Managing your maintenance budget with an algorithm
Canadian leader in the transportation industry, our client has embarked on a major project to optimize the maintenance of their network. With a fixed annual budget dedicated to these activities, the client’s main challenge was to allocate the preventive maintenance budget appropriately in order to minimize the risk of accidents and thus maximize passenger safety. Until now, this allocation was the result of a long, tedious and uninformed process. It is in this context that our analytics teams intervened.
Our mission: industrialize a traditional process
Our mission was to develop an algorithm for a healthy use of the annual preventive maintenance budget. To do this, our team attacked the problem in several stages:
- Explore available data from different, more or less related sectors,
- Carry out statistical analyses from the data in order to identify the factors that have an impact on the quality of the network,
- Produce a relevant scoring system and define a quality threshold in order to deliver the expected algorithm.
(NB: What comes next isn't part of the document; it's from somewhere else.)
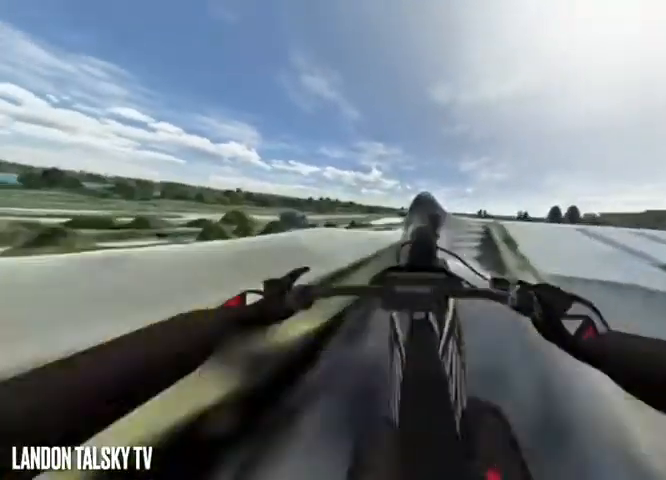
{"dt_ms": 500, "buttons": ["A", "L2", "R2"], "left_stick": "up", "right_stick": "center", "events": [[42, "left_stick", "up"], [83, "A", "down"]]}
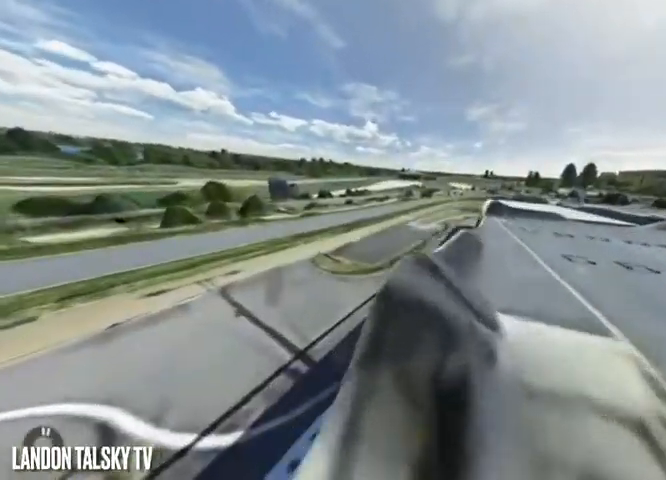
{"dt_ms": 500, "buttons": ["A", "L2", "R2"], "left_stick": "up", "right_stick": "center", "events": []}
The key to success : a close collaboration with our client
The project would never have been such a success without the close collaboration fostered with the client. The teamwork and the trust that the client placed in us allowed us to quickly understand the scope of the project and intervene quickly to deliver concrete and iterative results.
The complexity of the project lay mainly in the need to industrialize a historical and traditional methodology to make it data driven and tangible. It was also necessary to optimize this methodology so that the solution could operate to its full potential.
Benefits of this first advanced analytics approach
With this predictive and prescriptive analysis algorithm, our client can now:
- Make data-based choices for their annual maintenance budget,
- Increase user security and save time and money,
- Finally, if our analysis was limited to metal maintenance, it is nevertheless a flexible foundation adaptable for all other network components.